Miss Davis, 20, took the Miss Monroe County title Aug. 17, besting a dozen contestants in the La-Z-Boy Center at Monroe County Community College, and taking the overall swimsuit and talent awards. She’ll vie in June for the Miss Michigan title in Muskegon.
Meanwhile, however, the Temperance resident and Bedford High School graduate is studying hard at MCCC, taking the prerequisite math and science courses she needs for admission to the Cincinnati College of Mortuary Science, where she plans to enroll next September, earning a degree that will enable her to achieve her ambition of being a mortician.
Mortuary science wasn’t always her first choice, she said, but it is consistent with her interest in biology and human anatomy. She studied radiology for a semester at Mercy College in Toledo, but didn’t like it. “I told my mom I didn’t want to do it anymore. She told me I should do what I wanted,” Miss Davis recalled.
Dione Oerther, executive director of the Miss Monroe County Pageant, which is part of the Miss America Pageant system, said Ms. Davis will succeed in whatever she wants to do.
“She’s driven, motivated, personable, dedicated, and focused,” Ms. Oerther said. “She’s very disciplined. She’s a beautiful young lady. She’s very intelligent.”

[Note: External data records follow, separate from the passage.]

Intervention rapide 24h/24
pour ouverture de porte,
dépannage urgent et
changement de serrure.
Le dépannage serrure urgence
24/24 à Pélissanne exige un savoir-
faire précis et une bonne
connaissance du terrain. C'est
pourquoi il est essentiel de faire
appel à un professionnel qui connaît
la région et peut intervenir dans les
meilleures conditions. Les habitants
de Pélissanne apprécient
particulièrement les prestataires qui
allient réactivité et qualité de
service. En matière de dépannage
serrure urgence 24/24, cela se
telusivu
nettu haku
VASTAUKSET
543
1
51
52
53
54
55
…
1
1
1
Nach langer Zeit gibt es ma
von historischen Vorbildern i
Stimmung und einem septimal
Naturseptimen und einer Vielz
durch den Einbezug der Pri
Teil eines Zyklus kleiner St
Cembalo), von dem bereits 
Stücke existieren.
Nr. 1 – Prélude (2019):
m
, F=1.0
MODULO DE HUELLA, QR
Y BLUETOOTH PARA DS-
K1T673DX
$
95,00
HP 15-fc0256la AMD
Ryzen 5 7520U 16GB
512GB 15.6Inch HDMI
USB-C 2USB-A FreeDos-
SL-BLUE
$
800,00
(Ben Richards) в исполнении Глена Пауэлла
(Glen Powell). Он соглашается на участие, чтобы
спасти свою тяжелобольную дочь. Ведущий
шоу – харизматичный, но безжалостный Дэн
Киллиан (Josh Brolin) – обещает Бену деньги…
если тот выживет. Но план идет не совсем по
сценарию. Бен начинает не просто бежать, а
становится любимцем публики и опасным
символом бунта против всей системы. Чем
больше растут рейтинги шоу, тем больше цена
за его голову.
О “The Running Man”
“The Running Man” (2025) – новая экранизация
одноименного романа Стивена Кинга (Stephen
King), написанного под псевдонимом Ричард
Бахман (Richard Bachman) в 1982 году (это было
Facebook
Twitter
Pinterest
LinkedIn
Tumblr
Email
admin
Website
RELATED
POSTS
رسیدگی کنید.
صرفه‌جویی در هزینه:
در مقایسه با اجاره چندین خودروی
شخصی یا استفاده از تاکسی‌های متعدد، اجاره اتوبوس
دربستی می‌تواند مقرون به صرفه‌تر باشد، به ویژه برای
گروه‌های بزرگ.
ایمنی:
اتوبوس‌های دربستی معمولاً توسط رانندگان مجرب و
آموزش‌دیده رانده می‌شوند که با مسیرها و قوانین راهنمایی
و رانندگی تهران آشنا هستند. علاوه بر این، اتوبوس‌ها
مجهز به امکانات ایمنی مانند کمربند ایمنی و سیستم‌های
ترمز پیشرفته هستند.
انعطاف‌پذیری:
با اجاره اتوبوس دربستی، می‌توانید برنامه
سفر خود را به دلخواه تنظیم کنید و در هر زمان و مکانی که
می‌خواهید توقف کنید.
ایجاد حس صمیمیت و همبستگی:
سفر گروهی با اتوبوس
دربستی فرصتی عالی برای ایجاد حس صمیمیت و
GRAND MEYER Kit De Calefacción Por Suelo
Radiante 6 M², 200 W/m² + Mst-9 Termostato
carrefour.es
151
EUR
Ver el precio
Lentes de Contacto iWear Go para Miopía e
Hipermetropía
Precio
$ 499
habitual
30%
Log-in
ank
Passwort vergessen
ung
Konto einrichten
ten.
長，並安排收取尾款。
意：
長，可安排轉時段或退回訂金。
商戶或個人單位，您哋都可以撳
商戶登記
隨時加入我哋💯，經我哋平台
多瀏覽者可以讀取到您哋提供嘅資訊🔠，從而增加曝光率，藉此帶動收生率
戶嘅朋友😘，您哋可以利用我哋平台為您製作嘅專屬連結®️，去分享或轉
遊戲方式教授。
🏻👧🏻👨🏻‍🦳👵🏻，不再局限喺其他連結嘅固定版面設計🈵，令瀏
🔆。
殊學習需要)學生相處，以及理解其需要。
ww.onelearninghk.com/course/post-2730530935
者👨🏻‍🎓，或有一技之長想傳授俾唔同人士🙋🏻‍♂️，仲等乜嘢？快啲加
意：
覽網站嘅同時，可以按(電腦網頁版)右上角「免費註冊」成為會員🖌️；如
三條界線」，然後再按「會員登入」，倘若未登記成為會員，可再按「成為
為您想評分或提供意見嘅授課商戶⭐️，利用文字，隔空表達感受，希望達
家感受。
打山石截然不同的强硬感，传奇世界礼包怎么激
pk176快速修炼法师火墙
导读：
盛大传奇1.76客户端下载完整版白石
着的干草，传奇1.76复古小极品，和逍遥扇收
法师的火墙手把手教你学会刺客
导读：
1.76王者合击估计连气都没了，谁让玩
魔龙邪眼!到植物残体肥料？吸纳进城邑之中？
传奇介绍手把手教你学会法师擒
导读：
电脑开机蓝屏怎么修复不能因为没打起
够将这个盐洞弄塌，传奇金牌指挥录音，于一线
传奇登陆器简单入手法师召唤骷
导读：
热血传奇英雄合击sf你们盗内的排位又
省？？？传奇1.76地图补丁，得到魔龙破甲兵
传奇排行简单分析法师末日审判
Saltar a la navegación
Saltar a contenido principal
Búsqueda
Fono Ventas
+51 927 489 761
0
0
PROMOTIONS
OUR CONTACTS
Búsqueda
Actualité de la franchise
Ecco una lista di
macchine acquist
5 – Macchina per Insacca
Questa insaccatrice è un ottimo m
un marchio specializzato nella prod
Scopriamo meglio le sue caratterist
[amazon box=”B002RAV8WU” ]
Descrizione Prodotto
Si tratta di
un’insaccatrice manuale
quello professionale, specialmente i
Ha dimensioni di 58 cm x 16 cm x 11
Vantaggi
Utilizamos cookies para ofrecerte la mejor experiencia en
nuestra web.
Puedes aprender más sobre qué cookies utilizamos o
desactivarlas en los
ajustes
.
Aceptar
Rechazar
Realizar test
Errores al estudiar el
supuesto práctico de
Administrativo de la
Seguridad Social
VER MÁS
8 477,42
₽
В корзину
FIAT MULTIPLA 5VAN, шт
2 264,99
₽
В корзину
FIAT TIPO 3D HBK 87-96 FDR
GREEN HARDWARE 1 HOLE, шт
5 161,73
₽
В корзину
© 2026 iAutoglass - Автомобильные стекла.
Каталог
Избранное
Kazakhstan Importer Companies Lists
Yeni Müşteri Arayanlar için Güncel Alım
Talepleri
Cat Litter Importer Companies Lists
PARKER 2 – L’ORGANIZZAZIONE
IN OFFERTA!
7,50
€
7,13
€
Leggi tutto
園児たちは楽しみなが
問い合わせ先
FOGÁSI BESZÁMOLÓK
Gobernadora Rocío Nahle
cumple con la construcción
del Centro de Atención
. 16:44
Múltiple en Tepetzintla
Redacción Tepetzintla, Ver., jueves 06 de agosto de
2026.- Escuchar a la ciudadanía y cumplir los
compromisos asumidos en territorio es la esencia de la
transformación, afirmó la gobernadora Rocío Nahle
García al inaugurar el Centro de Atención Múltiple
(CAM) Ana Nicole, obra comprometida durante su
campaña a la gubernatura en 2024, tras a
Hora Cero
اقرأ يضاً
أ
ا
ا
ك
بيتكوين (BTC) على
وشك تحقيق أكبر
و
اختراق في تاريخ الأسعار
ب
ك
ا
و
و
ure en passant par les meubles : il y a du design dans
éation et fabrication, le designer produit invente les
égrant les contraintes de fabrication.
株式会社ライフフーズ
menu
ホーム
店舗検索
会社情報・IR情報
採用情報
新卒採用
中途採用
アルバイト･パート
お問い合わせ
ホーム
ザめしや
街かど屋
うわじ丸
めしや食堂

Miss Davis said the Miss America Pageant is more than just a beauty contest, and she has benefited from participation. Along with the Miss Monroe County title came a $7,380 scholarship.
And the competition itself involved more than just looking good in a swimsuit, she said. She tap-danced and sang and delivered a five-minute speech.
“Without my pageant experience, I wouldn’t be very outgoing,” she said. “I’m grateful for it.”
In her speech, she said she spoke about what the Miss America Pageant organization meant to her and how it was relevant to her life.
She believes the interpersonal skills she has gained through the beauty and talent competition can be put to good use in a funeral home, where dealing with the bereaved is the norm. About returning to Monroe County eventually, she is uncertain. “It’s where my friends and family are, but I’ll have to go where the job is,” she said.